Humboldt’s Pete Nichols Joins Sierra Club Leader, Daryl Hannah at White House Direct Action Protest

Hank Sims / Wednesday, Feb. 13, 2013 @ 6:24 a.m. / Activism , Environment

Humboldt County resident Pete “Pickles” Nichols, national director of the Waterkeeper Alliance, today joins Sierra Club leader Michael Brune, climate writer Bill McKibben, Robert Kennedy Jr, actress Daryl Hannah and a star-studded list of others in a direct action at the White House on the day after President Obama’s State of the Union address.

pickles

The group locks down outside the White House at 8:30 a.m. our time.

Today’s event, which is aimed at stopping the trans-North America Keystone pipeline and the development of oil fields on the Canadian tar sands, marks the first protest under the Sierra Club’s new turn toward civil disobedience on climate change issues. 
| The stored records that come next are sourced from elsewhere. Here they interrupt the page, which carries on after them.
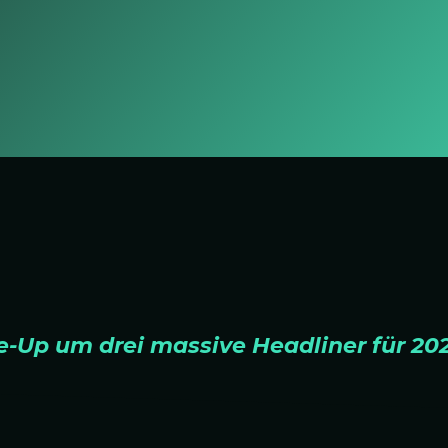
e-Up um drei massive Headliner für 20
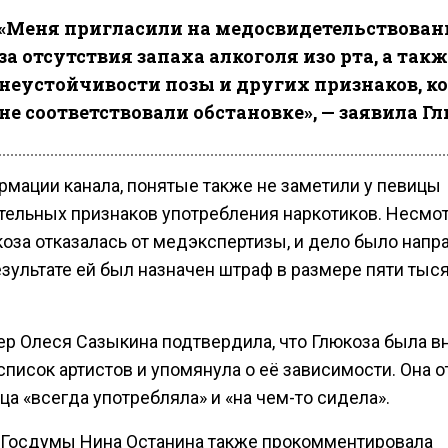
«Меня пригласили на медосвидетельствовани
за отсутствия запаха алкоголя изо рта, а такж
неустойчивости позы и других признаков, к
не соответствовали обстановке», — заявила Гл
рмации канала, понятые также не заметили у певицы
тельных признаков употребления наркотиков. Несмот
коза отказалась от медэкспертизы, и дело было напр
езультате ей был назначен штраф в размере пяти тыс
р Олеся Сазыкина подтвердила, что Глюкоза была в
писок артистов и упомянула о её зависимости. Она о
ца «всегда употребляла» и «на чем-то сидела».
 Госдумы Нина Останина также прокомментировала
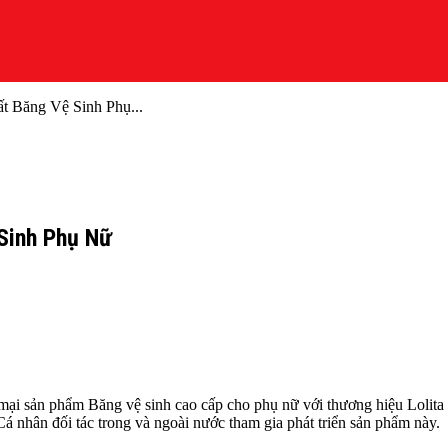
t Băng Vệ Sinh Phụ...
 Sinh Phụ Nữ
ại sản phẩm Băng vệ sinh cao cấp cho phụ nữ với thương hiệu Lolita
 Cá nhân đối tác trong và ngoài nước tham gia phát triển sản phẩm này.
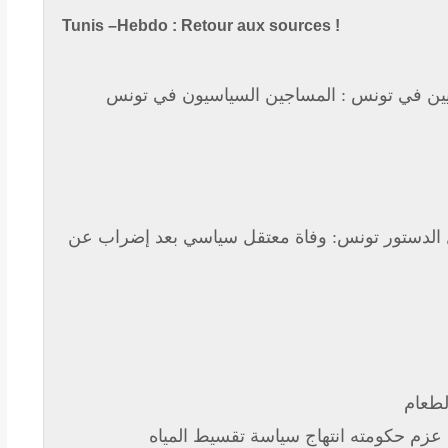
Tunis –Hebdo : Retour aux sources !
سيين في تونس : المساجين السياسيون في تونس
 الدستور تونس: وفاة معتقل سياسي بعد إضراب عن
لطعام
 عزم حكومته انتهاج سياسة تقسيط المياه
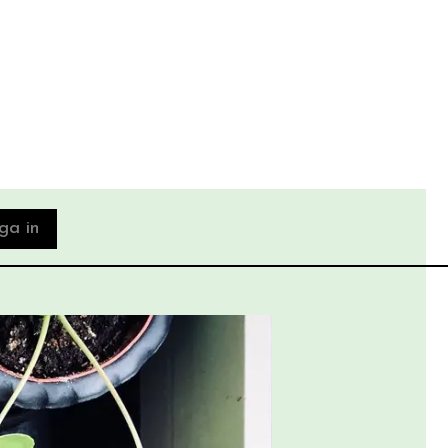
ga in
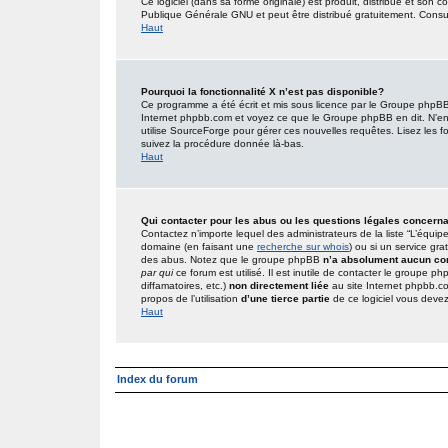
Ce logiciel (dans sa forme originale) est produit, distribué et son 
Publique Générale GNU et peut être distribué gratuitement. Consult
Haut
Pourquoi la fonctionnalité X n’est pas disponible?
Ce programme a été écrit et mis sous licence par le Groupe phpBB. 
Internet phpbb.com et voyez ce que le Groupe phpBB en dit. N’en
utilise SourceForge pour gérer ces nouvelles requêtes. Lisez les foru
suivez la procédure donnée là-bas.
Haut
Qui contacter pour les abus ou les questions légales concern
Contactez n’importe lequel des administrateurs de la liste “L’équip
domaine (en faisant une
recherche sur whois
) ou si un service gra
des abus. Notez que le groupe phpBB
n’a absolument aucun con
par qui
ce forum est utilisé. Il est inutile de contacter le groupe 
diffamatoires, etc.)
non directement liée
au site Internet phpbb.c
propos de l’utilisation
d’une tierce partie
de ce logiciel vous deve
Haut
Index du forum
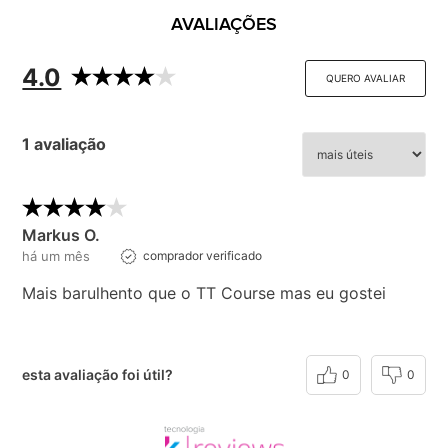
AVALIAÇÕES
4.0
QUERO AVALIAR
1 avaliação
Markus O.
há um mês
comprador verificado
Mais barulhento que o TT Course mas eu gostei
esta avaliação foi útil?
0
0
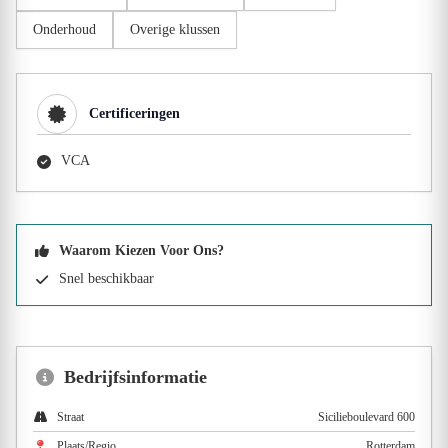
Onderhoud
Overige klussen
Certificeringen
VCA
Waarom Kiezen Voor Ons?
Snel beschikbaar
Bedrijfsinformatie
Straat
Sicilieboulevard 600
Plaats/Regio
Rotterdam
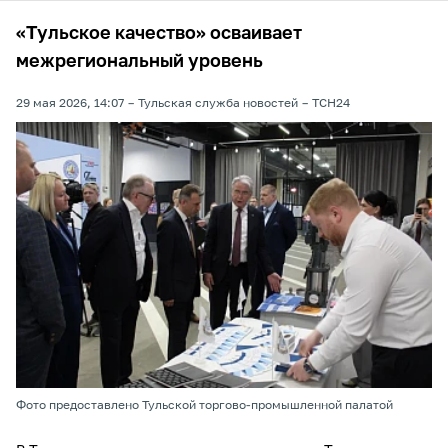
«Тульское качество» осваивает
межрегиональный уровень
29 мая 2026, 14:07
Тульская служба новостей
ТСН24
Фото предоставлено Тульской торгово-промышленной палатой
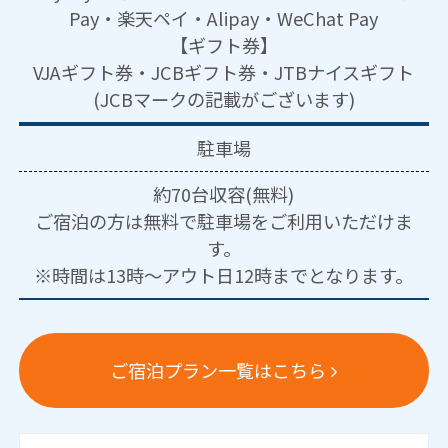
Pay・楽天ペイ・Alipay・WeChat Pay
【ギフト券】
VJAギフト券・JCBギフト券・JTBナイスギフト
(JCBマークの記載がございます)
駐車場
約70台収容(無料)
ご宿泊の方は無料で駐車場をご利用いただけま
す。
※時間は13時～アウト日12時までとなります。
ご宿泊プラン一覧はこちら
[Full disclosure: Pickles no longer sucks at poker as much as he once did, mostly due to his foolproof strategy of never showing up to play.]

More on the protest here. Statement from the participants in the action follows.

Why: 2012 was the hottest year on record, half the country is in severe drought, and Superstorm Sandy just flooded the greatest city in the world–New York. A global crisis unfolds before our eyes and immediate action is required. President Obama has the executive authority to make a significant and immediate impact on carbon pollution, and he can begin by saying no to Big Oil by rejecting the Keystone XL tar sands pipeline.

Civil disobedience is the response of ordinary people to extraordinary injustices. Americans have righted the wrongs of our society – slavery, child labor, suffrage, segregation, and inequality for gays and immigrant workers – with creative nonviolent resistance. Climate change threatens the health and security of all Americans, and action proportional to the problem is required–now.

The full list of participants, along with photos and bios, is available at tarsandsaction.org.

The participants risking arrest have released the following letter to explain their collective action.

“We’re here today to show the depth of our resolve that President Obama take immediate, decisive action against climate change—to show that if the president leads, the vast majority of Americans will rally behind him. We’re not here today to protest the president, we are here to encourage and support him. We lived through horrors of Superstorm Sandy, the Midwest drought, wildfires, and the hottest year on record: we know in our bones that the time has come to do more than we have, and all that we can.

“The president can’t work miracles by himself. An obstructionist Congress stands in the way of progress and innovation. But President Obama has the executive authority and the mandate from the American people to stand up to the fossil fuel industry, and to reject the Keystone XL tar sands pipeline right now.

“And we’re here to show something else—that the movement for a clean energy revolution is a broad and powerful one. In 2011 we were moved by the 1,253 Americans who went jail to protest Keystone in the biggest civil disobedience action in many years in this country. Today we are 50 people at the White House representing millions of Americans in every state, in every community. Today we risk arrest because a global crisis unfolds before our eyes. We have the solutions to this climate crisis. We have a moral obligation to stand stand for immediate, bold action to solve climate disruption. We can do it, and we will.”